In other words, the nurses paid more attention to the visible status of the baby in giving more oxygen instead of blindly obeying the oximeter numbers, similar to the humane 1950 nurses described in the above cited reference [8] who bypassed the oxygen-rationing protocol in the first such experiment and turned up that life-saving gas when they thought the baby needed it. This means that babies in the "low-oxygen" group did not actually have the 6 percent lower average oxygen levels that would have separated them and their outcomes from the babies with more normal oxygenation, but the difference was barely half that amount. Accordingly, the elaborate statistics of the analysis don't apply although they appear more important in this and much other medical ROP research than the actual conditions.
The NEJM editorial about the also parallel BOOST II experiments is posted at
Its authors repeat again the already debunked lie that the researchers did not expect a higher mortality in the low-oxygen groups:
"The Office for Human Research Protections of the Department of Health and Human Services recently criticized the wording in the consent form for the SUPPORT trial. However, at the time these studies were initiated, there was no evidence of excess mortality or foreseeable additional risk related to caring for infants at the lower-target range."
So much for the NEJM editors' concern about truth in their journal.

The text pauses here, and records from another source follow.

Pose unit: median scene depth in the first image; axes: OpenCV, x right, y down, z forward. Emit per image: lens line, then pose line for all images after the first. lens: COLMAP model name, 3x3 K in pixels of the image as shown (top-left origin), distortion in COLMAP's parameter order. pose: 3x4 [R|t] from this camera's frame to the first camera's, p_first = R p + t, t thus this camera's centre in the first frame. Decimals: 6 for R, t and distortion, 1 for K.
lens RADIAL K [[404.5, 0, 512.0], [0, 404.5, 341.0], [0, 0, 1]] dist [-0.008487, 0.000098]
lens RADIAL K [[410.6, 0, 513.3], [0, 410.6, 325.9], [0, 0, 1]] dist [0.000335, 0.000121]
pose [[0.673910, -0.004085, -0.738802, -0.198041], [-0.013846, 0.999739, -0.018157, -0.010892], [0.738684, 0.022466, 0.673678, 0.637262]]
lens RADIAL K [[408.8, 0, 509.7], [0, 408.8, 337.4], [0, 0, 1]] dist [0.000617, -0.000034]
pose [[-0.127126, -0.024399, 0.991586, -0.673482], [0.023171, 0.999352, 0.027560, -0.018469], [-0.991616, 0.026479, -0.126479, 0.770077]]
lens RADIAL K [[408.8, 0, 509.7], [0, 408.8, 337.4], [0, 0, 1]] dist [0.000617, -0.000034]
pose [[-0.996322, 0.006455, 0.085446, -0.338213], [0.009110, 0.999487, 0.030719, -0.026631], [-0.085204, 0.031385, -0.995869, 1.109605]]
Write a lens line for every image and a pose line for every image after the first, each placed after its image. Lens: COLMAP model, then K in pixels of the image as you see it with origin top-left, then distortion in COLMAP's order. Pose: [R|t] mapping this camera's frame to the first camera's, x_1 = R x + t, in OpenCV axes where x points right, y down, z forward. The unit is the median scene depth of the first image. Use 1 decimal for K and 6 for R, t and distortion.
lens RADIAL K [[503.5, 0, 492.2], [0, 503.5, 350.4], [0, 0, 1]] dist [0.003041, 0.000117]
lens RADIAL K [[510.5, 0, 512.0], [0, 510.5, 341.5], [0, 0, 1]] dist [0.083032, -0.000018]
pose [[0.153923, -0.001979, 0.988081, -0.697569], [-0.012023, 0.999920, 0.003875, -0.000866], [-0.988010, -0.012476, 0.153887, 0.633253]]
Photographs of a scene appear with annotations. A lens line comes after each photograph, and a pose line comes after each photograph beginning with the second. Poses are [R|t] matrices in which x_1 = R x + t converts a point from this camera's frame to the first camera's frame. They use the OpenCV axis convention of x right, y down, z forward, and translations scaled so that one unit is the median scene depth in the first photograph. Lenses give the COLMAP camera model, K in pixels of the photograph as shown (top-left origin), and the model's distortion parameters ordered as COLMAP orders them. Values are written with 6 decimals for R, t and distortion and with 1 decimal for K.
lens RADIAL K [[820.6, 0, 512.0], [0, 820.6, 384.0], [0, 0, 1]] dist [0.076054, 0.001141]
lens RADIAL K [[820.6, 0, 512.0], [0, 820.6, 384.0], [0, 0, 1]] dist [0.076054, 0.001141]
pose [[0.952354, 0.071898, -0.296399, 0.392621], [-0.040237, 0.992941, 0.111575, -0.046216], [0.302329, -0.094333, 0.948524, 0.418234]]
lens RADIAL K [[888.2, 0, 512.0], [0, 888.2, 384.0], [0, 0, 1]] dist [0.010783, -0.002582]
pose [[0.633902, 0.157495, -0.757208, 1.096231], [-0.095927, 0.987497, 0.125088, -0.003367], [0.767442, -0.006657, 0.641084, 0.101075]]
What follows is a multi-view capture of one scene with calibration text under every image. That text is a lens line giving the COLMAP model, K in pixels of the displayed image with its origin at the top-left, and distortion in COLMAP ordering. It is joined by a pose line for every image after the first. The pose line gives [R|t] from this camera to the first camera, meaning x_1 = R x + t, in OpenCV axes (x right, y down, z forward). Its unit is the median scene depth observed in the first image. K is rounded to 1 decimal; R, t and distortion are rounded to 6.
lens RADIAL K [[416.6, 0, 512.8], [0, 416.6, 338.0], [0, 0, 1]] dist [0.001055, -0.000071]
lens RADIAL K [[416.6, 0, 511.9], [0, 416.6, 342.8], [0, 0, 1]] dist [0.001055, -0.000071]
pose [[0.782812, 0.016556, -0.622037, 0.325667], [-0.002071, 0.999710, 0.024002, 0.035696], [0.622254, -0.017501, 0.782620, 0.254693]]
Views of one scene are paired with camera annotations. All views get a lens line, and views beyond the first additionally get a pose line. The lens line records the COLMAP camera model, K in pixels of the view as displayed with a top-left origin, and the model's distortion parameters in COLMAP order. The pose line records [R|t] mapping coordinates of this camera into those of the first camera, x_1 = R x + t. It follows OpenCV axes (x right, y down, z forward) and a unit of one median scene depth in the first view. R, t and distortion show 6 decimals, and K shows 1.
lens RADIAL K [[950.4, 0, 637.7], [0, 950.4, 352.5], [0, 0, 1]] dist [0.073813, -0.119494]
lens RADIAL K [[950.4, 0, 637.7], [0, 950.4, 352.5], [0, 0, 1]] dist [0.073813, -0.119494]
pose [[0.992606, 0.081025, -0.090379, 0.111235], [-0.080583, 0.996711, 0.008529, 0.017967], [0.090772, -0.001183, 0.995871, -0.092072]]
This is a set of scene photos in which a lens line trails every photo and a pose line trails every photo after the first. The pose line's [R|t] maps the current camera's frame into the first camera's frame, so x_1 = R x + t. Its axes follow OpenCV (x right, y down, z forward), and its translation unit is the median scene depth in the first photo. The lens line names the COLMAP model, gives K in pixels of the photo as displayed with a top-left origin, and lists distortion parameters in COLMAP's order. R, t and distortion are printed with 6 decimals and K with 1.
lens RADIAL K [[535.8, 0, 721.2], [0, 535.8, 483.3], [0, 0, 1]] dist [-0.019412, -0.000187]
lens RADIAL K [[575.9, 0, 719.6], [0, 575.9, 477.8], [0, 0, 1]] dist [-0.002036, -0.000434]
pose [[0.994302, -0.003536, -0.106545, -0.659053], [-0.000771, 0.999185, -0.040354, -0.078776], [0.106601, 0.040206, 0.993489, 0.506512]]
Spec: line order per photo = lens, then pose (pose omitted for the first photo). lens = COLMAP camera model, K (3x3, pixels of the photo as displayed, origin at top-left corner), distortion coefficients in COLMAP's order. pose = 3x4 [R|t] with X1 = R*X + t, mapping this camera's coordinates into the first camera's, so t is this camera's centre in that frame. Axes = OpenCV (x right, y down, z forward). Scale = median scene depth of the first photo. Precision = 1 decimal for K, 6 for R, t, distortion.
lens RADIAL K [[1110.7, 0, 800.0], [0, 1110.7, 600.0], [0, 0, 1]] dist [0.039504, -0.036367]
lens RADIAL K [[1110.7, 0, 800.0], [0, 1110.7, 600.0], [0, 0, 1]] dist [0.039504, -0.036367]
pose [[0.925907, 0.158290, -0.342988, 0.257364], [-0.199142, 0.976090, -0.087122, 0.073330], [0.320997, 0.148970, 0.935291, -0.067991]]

Also, the alleged arterial oxygen saturations should be viewed with the following comment in mind, posted by a reader after the article [Macklin R., Shepherd L., Dreger A., and Asch A.: "The OHRP and SUPPORT -- Another View", New England Journal of Medicine,]

1 Reader's Comments

Arthur Strauss | Physician - Pediatric Subspecialty | Disclosure: None.

July 10, 2013

Sat targets vs actual sats

At least 2 studies that I'm aware of documented poor compliance with GA-related 02 sat targets in NICUs. We all observe alarm limits re-set at night, alarms ignored or addressed after long delays, etc. Until response to pulse oximetry alarms becomes automated, the human element of NICU care (stretched ratios, break coverage, lack of accountability, etc) confound any findings published on this issue.

Moreover, the continued obstinacy of the ROP researchers in trying to link ROP to arterial oxygen levels clashes with the long established finding that the oxygen supply of the retina is independent from the arterial levels of that gas, so the latter don't even have a theoretically plausible connection with the blinding.